Crime pictures in the public interest are those that involve crimes worthy of readers' or viewers' attention or alleged perpetrators who are a danger to the community at large. Pictures of those who have had warrants issued against them for failure to appear for a minor traffic accident, for example, may embarrass the person pictured, but is not likely to have impact on readers or viewers outside of that person's family or circle of friends. Pictures of those charged with drug possession or DUI do not help the audience better understand these problems. Pictures of those charged with domestic violence or violating a restraining order might further traumatize the victim.

Readers or viewers may get a kick out of such photos, but prurient interest is not public interest. Police records and open court hearings and, increasingly, websites, provide opportunities for these members of the audience to seek such information. It is not necessarily the job of news organizations to provide it.

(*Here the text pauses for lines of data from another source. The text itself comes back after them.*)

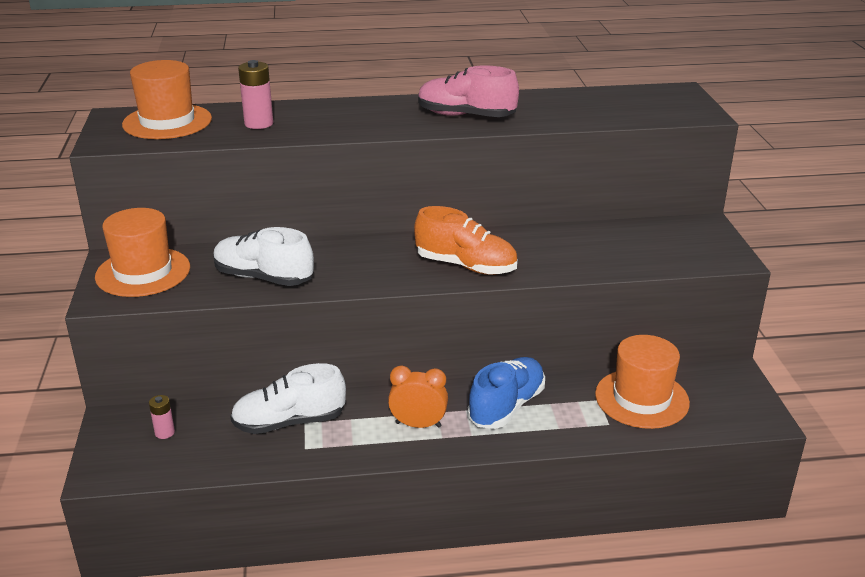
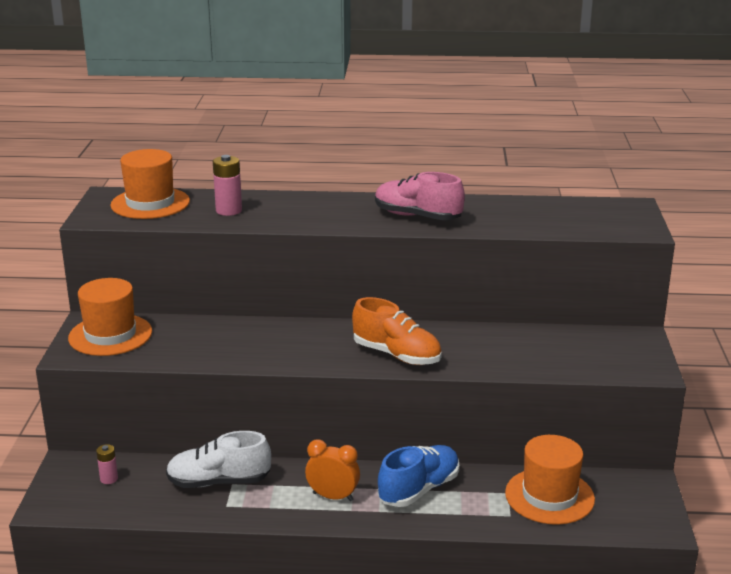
camera: 10 degrees right, 5 degrees down
white shoe [213,227,314,286] -> none

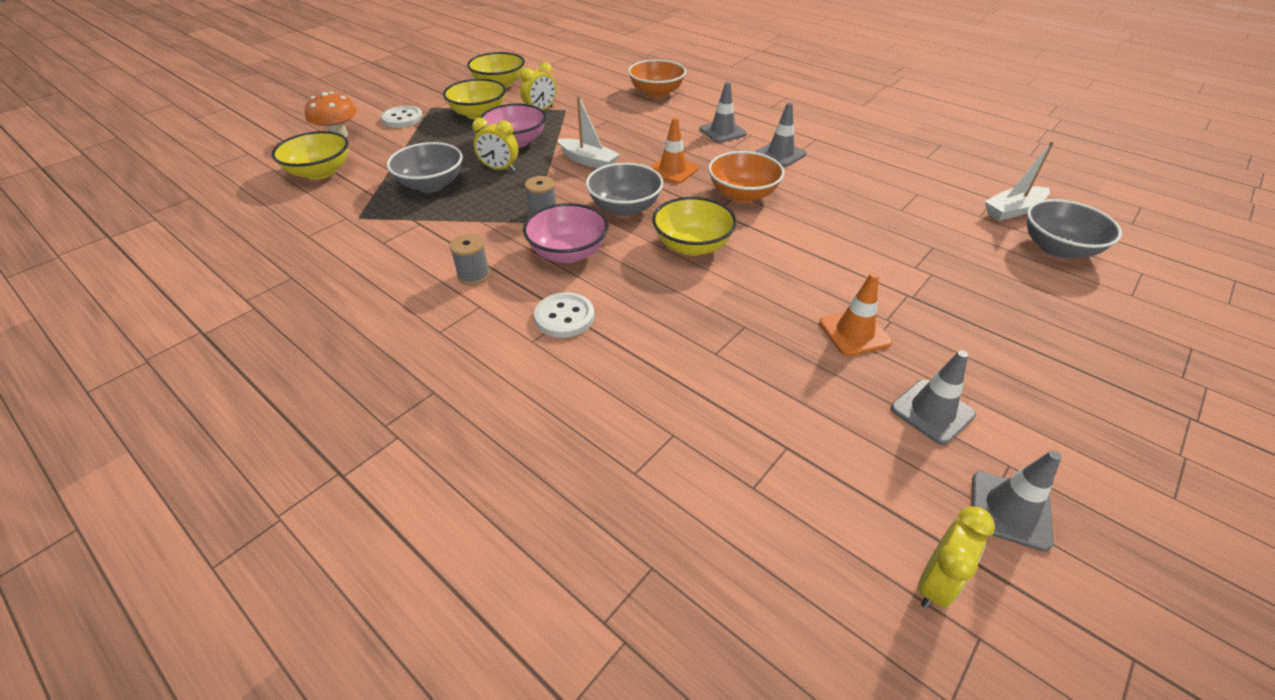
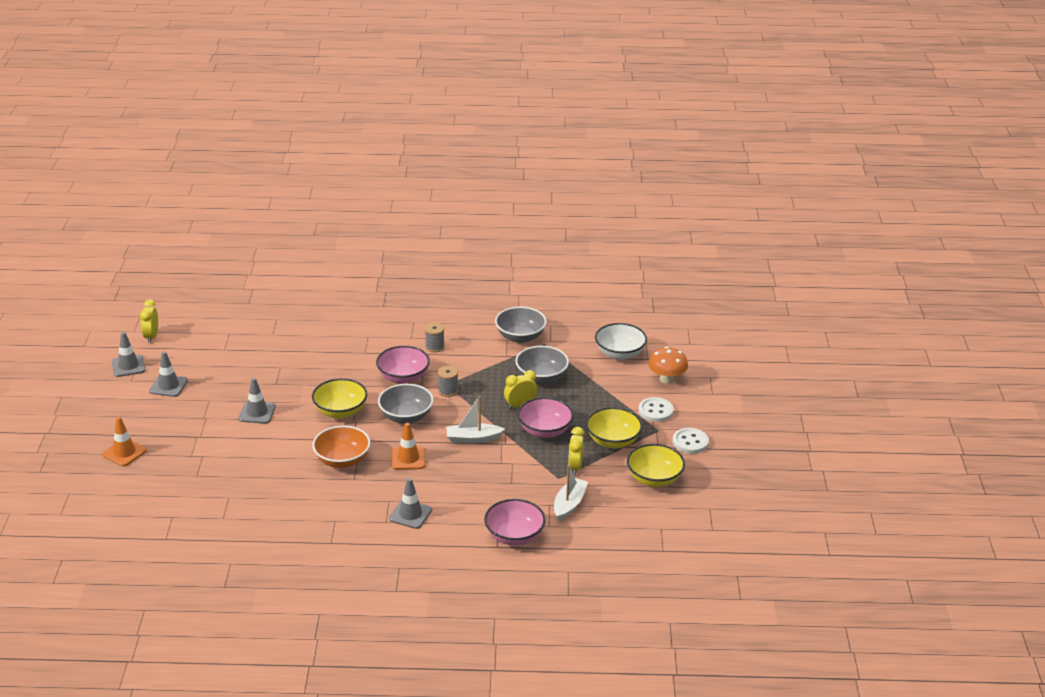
camera: 140 degrees right, 10 degrees down
yellow bowl [272,131,348,180] -> white bowl [595,323,647,360]
white button [534,292,594,338] -> white button moved to [673,428,709,454]
orange bowl [628,59,686,98] -> pink bowl [484,499,546,546]
grey traffic cone [756,102,806,167] -> grey traffic cone moved to [238,378,276,424]
orange traffic cone [819,273,892,356] -> orange traffic cone moved to [102,417,147,466]
white boat [985,141,1054,221] -> white boat moved to [554,465,588,521]
grey bowl [1027,199,1122,259] -> grey bowl moved to [495,307,547,343]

Megan's Law creates a set of information that is clearly on the edge of what might be in the public interest and requires journalistic judgment on a case by case basis. The fact that someone served time for a sex crime does not automatically imply that he is a danger to the community. However, the rate of recidivism for certain types of sex crimes indicates that the community should be informed that some ex-offenders are back in the neighborhood. It is up to individual media managers to use local experts-psychologists, not cops-to help editors and producers determine when a sex offender's release is news and when it is not.

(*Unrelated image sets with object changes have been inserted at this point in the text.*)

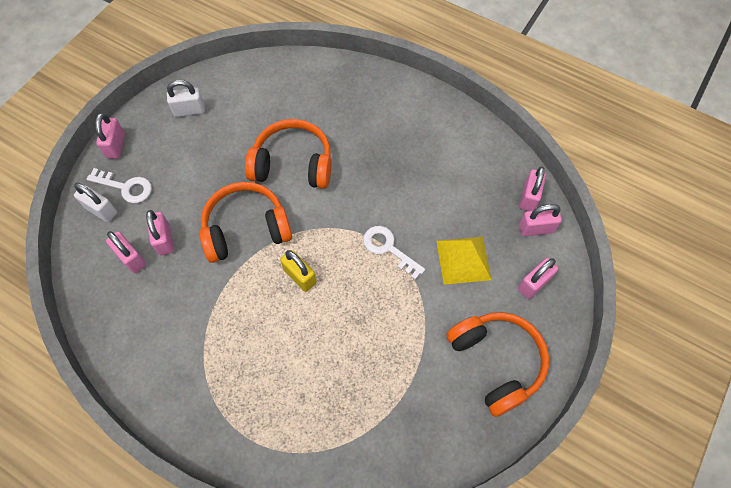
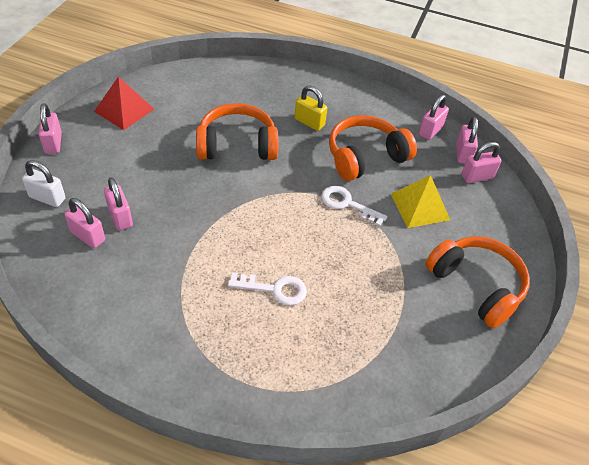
camera: 15 degrees left, 15 degrees down
white key [87,168,152,203] -> white key moved to [228,272,307,306]
white padlock [167,80,205,117] -> red pyramid [94,76,154,130]
orange headphones [200,182,292,263] -> orange headphones moved to [329,115,417,181]
yellow padlock [280,250,316,292] -> yellow padlock moved to [294,86,327,131]
pink padlock [518,258,558,299] -> pink padlock moved to [419,95,449,140]

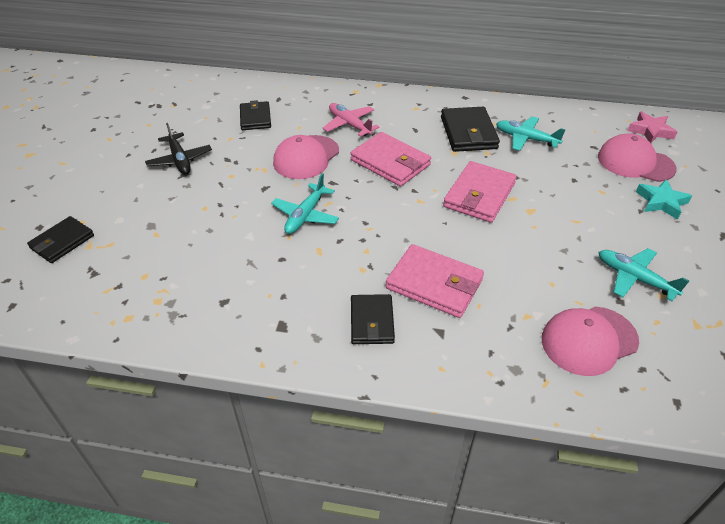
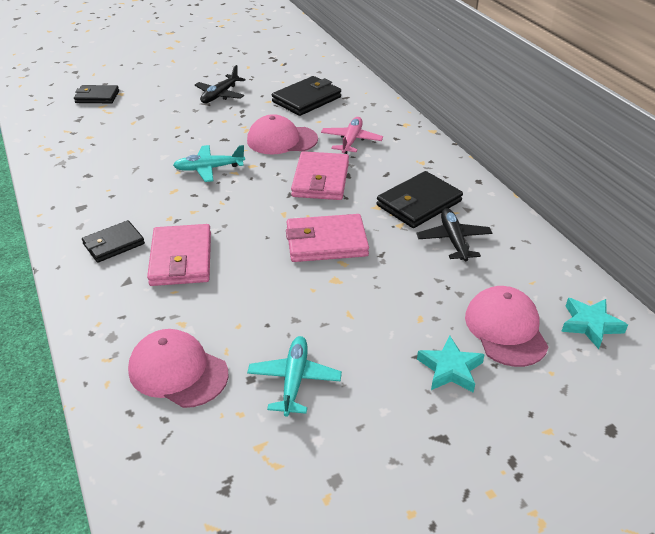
camera: 55 degrees right, 5 degrees down
black wallet [240,100,271,130] -> black wallet [272,76,341,116], size x1.51
turquoise plane [496,116,566,151] -> black plane [417,208,492,262]
pink star [628,111,677,143] -> turquoise star [561,298,628,349]

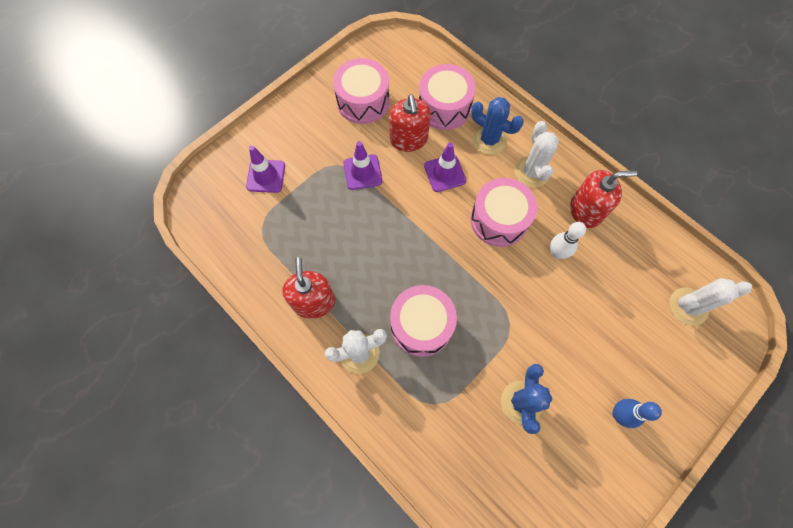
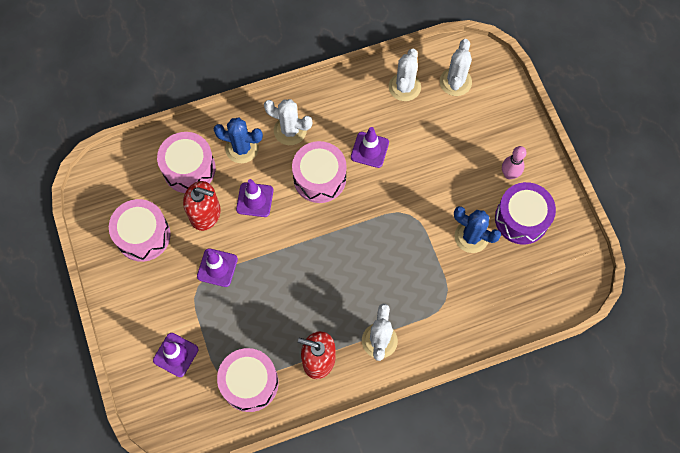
camera: 65 degrees left, 0 degrees up
pink drum [390,285,457,357] -> pink drum moved to [217,348,279,412]
blue cactus [471,97,524,155] -> blue cactus turned 45 degrees clockwise [214,117,263,163]
white bowling pin [550,222,586,259] -> purple traffic cone [351,127,389,168]
red soap dispenser [570,170,637,228] -> none
blue bowling pin [612,399,662,428] -> pink bowling pin [502,146,526,179]
none -> white cactus [389,49,421,101]
none -> purple drum [495,182,556,245]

There's another issue of concern. Many of those pictured in police mug shot sections do not read the daily newspaper and are not a part of an advertiser's marketing demographic. Consequently, they are easy to discount. But, while this objectification might be the perspective of the newsroom bean counters, it shouldn't be the view of the journalists.

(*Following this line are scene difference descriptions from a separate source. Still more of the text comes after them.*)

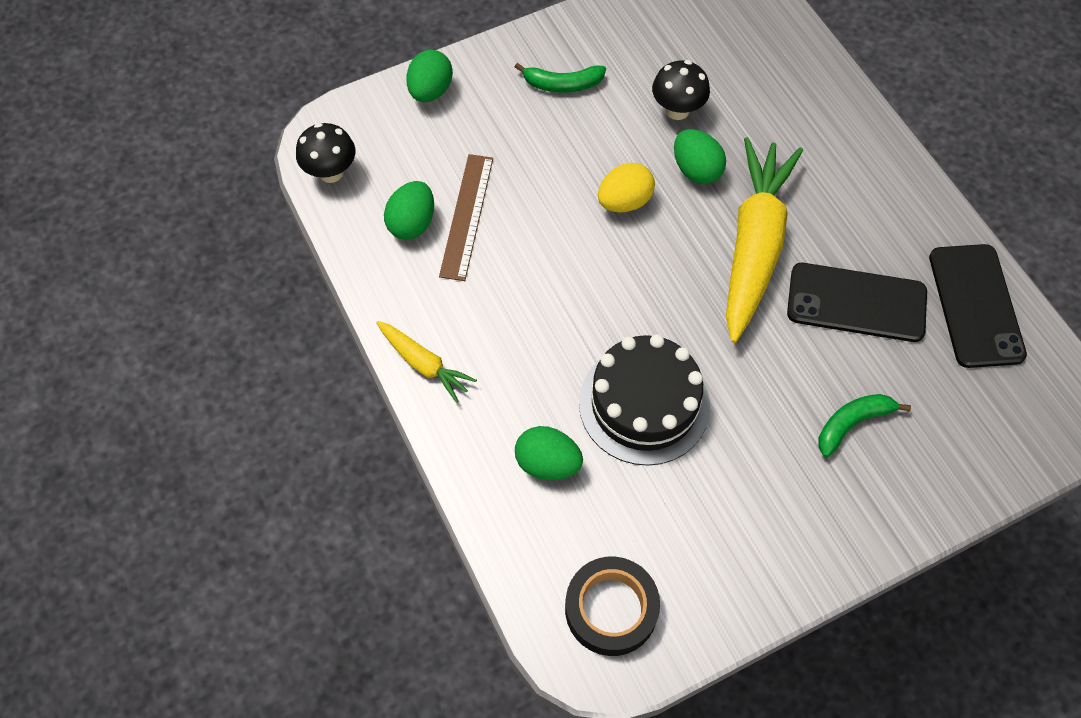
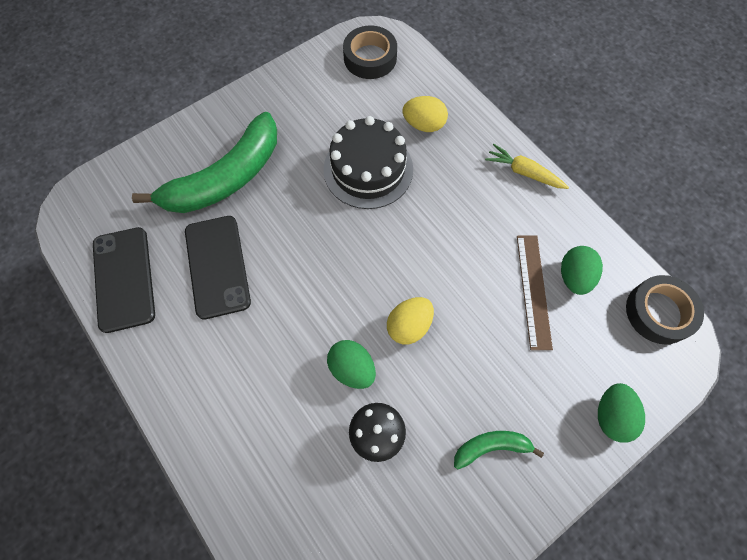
camera: 170 degrees right, 5 degrees up
black mushroom [296,123,355,183] -> black tape [626,275,704,344]
green egg [515,426,583,480] -> yellow egg [403,96,448,132]
yellow carrot [726,137,803,343] -> none
black phone [787,263,927,342] -> black phone turned 75 degrees clockwise [185,216,251,320]
green banana [818,394,911,457] -> green banana [132,112,277,213], size x2.18

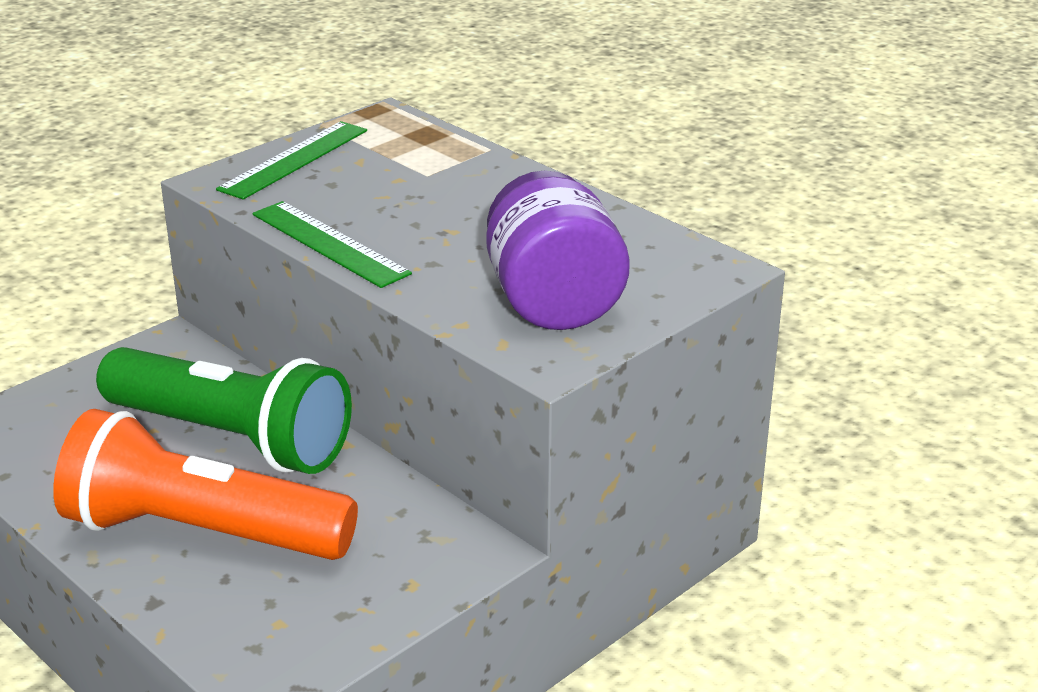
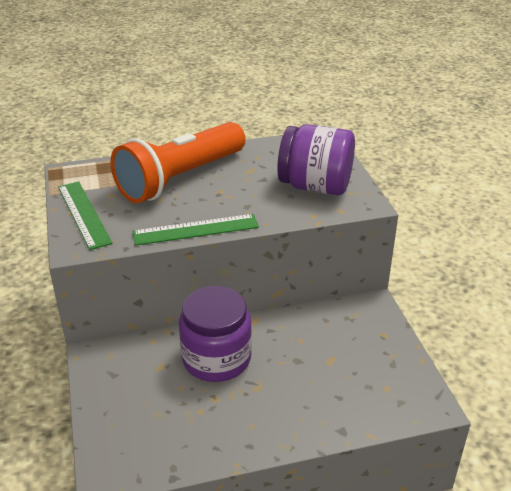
camera: 60 degrees left, 5 degrees up
orange flashlight [53,409,358,560] -> orange flashlight moved to [110,122,245,203]
green flashlight [96,347,352,474] -> purple jar [179,286,252,382]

Journalists have a special responsibility to seek out stories of the voiceless in the community. The homeless, the poor, the addicted and the powerless are not likely to call the newsroom with story ideas. But, their stories need to be told. They are part of the coverage area, even if they are not an advertiser's targets. Journalistic examination of community services isn't complete unless those who are served or underserved are part of the story. Unfortunately, pictorial punishments are often meted out against those in society least likely to complain and least likely to have their side of the story told. Further alienation does not help individuals or the community in which they live.

When a public figure or public official is charged with a crime, the story moves to a higher level of public interest. The use of pictures moves up a notch on a justification scale. But, even in those instances, the power of pictures should be used judiciously.

In many Western democracies, it is not legal to publish the names or pictures of persons who have been charged with, but not convicted of, crimes. As illustrated by the British child killer case, the judiciary has far more power in other countries to balance the need for privacy against the need for publicity. But, the fact that news organizations in the U.S. can pretty much publish what they like doesn't imply that everything should be published.

We have a historical concern in this country about undue governmental secrecy and a cultural ideal of an active citizenry. If the names of those charged with crimes are published, the theory goes, then others are alerted so that they may come forward with evidence for or against that person's defense. On this principle, news organizations may legitimately provide this kind of public information as part of their job of telling citizens information that may be important for them to know. Running only the names from a police blotter meets this role-related responsibility with a minimum of space and time.

However, whether a person should have his or her mug shot appear in the paper as well should also be determined by the probable impact that the story will have on a larger audience. Unless the crime or person charged or convicted is important enough to merit serious reporting from the first day through the final disposition, no picture is warranted.